━━━━━ Data ━━━━━

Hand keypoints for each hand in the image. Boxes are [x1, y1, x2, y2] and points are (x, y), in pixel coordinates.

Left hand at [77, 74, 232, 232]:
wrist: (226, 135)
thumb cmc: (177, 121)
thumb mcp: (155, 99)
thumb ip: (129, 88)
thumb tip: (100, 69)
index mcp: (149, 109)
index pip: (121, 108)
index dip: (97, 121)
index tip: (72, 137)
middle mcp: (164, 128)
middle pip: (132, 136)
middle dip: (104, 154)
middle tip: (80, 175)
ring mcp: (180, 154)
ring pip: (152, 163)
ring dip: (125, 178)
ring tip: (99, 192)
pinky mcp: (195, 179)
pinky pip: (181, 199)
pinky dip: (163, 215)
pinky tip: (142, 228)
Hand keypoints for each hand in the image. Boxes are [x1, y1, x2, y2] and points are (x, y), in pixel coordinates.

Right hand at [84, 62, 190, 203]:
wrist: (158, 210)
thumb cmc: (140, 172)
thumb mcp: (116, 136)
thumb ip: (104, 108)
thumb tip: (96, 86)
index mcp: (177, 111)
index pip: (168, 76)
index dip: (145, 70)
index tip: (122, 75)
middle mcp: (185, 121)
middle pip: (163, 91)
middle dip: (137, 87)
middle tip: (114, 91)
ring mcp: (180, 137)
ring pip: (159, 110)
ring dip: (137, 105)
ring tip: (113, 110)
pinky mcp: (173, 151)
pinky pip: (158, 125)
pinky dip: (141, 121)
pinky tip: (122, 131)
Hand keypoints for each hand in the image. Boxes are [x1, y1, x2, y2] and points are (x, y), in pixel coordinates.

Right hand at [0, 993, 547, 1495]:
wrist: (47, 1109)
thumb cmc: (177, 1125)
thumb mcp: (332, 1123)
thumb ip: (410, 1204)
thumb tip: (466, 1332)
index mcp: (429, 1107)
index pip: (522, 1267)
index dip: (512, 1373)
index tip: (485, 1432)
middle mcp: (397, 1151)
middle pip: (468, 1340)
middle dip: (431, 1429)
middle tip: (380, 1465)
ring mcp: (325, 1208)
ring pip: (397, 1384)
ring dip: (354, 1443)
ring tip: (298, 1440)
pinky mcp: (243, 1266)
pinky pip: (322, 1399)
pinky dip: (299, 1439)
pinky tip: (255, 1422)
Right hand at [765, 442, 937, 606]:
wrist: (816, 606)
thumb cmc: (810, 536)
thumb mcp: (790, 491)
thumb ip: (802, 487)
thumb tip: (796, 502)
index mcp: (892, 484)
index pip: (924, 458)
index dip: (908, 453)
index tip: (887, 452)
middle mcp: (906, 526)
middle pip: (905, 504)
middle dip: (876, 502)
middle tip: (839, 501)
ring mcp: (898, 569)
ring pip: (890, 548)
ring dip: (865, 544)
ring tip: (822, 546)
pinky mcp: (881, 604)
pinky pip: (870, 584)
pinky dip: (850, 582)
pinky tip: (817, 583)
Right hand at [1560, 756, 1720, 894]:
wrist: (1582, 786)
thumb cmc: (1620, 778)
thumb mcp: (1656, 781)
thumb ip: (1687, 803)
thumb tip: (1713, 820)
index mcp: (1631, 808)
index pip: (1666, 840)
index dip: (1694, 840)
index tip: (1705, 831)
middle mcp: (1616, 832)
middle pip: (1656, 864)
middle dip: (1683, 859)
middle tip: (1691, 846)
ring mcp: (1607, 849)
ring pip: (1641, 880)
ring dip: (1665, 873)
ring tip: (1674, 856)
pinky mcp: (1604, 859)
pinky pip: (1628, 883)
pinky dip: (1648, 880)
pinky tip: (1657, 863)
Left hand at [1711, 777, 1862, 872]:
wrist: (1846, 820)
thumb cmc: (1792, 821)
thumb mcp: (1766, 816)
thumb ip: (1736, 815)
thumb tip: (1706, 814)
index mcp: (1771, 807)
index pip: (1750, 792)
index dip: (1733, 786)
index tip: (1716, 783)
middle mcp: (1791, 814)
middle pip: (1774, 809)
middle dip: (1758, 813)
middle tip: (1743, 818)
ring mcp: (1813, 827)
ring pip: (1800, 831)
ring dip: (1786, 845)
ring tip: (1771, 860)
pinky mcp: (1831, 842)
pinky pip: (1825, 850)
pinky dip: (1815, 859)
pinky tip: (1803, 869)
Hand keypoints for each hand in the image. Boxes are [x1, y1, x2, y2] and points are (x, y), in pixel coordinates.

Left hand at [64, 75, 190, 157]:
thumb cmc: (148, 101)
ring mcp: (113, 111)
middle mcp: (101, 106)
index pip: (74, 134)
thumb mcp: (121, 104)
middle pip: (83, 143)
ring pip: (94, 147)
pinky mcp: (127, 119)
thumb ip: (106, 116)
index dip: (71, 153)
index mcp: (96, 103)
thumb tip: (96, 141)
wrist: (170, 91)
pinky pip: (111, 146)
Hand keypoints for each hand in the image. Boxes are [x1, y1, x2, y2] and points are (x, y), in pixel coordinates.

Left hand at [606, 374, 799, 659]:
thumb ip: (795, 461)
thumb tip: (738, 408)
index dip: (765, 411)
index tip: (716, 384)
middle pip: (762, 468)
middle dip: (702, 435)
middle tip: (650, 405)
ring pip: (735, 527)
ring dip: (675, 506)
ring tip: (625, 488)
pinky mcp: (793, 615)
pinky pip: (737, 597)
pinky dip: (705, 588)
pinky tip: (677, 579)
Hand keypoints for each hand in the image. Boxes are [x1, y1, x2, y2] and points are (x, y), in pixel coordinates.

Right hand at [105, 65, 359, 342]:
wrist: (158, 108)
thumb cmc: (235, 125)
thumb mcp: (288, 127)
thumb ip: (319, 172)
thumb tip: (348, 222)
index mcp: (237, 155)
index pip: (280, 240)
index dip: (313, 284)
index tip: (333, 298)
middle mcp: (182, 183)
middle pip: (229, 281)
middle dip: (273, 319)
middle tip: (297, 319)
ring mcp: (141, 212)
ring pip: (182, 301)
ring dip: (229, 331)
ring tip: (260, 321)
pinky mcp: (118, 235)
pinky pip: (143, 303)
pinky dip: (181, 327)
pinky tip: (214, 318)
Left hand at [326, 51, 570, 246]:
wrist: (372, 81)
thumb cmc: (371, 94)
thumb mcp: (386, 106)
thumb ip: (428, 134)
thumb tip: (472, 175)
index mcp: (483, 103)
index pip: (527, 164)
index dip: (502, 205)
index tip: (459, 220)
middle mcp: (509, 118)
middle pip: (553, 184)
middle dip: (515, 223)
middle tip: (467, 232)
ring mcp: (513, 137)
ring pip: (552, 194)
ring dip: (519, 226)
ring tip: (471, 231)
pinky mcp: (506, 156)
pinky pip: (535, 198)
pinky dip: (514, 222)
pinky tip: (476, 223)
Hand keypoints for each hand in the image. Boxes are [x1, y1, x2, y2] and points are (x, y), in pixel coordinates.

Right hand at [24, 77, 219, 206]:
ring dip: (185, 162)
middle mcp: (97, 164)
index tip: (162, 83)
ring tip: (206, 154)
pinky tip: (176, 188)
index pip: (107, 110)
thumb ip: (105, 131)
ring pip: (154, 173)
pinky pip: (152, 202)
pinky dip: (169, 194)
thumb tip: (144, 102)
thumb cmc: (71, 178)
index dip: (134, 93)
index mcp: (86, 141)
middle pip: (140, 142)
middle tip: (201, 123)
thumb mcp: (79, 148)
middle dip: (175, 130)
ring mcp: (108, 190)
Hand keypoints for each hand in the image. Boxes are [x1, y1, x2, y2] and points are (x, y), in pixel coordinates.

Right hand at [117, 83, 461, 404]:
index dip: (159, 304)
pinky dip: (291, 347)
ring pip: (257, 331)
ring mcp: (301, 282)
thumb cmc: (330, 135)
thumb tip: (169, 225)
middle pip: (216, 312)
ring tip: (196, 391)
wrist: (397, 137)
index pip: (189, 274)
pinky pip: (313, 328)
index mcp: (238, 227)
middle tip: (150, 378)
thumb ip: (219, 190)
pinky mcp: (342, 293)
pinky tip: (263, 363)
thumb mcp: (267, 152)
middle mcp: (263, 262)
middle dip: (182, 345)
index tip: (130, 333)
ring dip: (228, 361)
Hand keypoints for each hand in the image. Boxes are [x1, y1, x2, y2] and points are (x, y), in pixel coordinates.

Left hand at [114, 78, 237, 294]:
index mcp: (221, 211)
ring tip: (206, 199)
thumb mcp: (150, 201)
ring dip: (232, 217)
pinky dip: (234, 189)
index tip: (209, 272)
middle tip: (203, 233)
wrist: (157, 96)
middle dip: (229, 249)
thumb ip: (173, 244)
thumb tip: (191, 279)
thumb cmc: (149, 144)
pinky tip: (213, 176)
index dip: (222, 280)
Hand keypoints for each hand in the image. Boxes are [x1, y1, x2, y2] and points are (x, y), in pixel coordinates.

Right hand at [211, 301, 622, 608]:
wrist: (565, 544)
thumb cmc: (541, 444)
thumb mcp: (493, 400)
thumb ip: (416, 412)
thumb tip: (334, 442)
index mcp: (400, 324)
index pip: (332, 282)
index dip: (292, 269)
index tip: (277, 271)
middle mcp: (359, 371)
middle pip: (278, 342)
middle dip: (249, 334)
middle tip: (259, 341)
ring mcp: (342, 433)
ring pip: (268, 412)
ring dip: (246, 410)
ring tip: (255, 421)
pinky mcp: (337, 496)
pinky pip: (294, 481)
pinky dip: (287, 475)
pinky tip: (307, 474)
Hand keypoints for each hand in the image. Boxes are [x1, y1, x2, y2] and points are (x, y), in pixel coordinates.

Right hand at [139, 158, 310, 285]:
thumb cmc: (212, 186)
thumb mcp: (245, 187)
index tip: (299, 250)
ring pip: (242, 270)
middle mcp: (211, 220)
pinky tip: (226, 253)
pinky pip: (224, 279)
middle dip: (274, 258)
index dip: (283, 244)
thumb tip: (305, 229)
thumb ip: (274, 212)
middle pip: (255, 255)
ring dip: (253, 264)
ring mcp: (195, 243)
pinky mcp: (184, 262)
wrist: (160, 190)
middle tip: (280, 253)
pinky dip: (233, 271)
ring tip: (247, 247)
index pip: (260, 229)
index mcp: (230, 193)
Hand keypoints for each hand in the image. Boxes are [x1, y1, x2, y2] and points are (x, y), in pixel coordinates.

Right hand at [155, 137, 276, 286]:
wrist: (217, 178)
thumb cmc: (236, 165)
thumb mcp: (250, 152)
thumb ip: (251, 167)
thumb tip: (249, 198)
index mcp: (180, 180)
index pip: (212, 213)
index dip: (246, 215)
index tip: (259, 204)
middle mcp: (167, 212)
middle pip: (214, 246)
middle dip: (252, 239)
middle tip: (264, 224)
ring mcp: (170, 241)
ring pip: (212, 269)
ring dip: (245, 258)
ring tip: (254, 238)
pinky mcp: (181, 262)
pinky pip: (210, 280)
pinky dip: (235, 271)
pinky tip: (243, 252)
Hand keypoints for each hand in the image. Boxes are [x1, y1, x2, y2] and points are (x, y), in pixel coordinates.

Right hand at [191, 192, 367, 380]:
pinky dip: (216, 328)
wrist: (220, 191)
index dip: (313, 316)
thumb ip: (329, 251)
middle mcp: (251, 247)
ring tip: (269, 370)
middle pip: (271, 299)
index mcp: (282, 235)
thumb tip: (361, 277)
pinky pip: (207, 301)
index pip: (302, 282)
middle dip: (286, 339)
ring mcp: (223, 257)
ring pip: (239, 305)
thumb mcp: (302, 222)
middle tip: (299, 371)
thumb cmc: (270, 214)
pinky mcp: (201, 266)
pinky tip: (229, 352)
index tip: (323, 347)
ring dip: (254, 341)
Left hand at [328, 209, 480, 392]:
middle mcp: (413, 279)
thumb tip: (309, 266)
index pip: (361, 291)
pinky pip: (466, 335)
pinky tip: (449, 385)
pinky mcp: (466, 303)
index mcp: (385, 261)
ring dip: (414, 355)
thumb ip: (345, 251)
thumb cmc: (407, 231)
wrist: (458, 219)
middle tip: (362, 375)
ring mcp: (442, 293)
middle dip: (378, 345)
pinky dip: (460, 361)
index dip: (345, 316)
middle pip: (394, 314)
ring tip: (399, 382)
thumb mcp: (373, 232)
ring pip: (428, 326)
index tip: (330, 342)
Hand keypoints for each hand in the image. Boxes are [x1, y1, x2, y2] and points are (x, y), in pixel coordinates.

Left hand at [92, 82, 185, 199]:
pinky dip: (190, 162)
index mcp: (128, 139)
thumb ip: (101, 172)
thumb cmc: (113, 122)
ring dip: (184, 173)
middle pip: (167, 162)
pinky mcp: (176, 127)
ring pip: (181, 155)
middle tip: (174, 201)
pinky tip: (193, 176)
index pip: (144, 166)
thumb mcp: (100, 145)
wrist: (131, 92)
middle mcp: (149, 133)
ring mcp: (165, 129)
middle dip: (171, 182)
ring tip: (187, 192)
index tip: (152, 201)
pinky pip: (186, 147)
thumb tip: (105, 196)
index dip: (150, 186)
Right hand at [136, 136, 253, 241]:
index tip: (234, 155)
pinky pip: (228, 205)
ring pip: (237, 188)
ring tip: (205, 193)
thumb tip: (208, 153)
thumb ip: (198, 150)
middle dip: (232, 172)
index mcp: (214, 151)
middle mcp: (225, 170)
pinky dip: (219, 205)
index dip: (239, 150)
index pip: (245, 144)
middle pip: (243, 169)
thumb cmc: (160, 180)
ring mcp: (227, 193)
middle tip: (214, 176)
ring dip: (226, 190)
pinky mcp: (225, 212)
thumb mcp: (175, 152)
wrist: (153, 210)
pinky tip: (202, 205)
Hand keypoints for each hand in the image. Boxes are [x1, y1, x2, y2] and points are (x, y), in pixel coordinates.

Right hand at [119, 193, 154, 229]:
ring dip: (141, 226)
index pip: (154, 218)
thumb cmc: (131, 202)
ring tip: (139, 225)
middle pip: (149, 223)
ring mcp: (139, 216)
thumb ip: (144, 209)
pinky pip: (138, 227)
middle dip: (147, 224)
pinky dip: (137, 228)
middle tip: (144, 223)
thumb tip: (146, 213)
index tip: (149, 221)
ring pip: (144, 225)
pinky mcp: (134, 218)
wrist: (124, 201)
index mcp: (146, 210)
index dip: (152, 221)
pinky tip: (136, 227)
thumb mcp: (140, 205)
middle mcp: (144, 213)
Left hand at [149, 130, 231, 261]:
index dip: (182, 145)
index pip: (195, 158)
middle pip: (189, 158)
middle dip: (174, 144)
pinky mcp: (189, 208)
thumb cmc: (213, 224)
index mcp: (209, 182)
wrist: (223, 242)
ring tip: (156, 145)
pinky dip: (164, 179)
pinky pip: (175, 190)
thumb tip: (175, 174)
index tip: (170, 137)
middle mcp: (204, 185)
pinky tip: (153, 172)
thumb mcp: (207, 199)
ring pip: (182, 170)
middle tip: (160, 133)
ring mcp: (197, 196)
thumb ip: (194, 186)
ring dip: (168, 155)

━━━━━

• Problem:
Lines with the word "Left" in them: report all of these from the listing above.

• Answer to this exercise:
Left hand at [77, 74, 232, 232]:
Left hand at [1711, 777, 1862, 872]:
Left hand at [64, 75, 190, 157]:
Left hand at [606, 374, 799, 659]:
Left hand at [326, 51, 570, 246]:
Left hand at [114, 78, 237, 294]:
Left hand at [328, 209, 480, 392]:
Left hand at [92, 82, 185, 199]:
Left hand at [149, 130, 231, 261]:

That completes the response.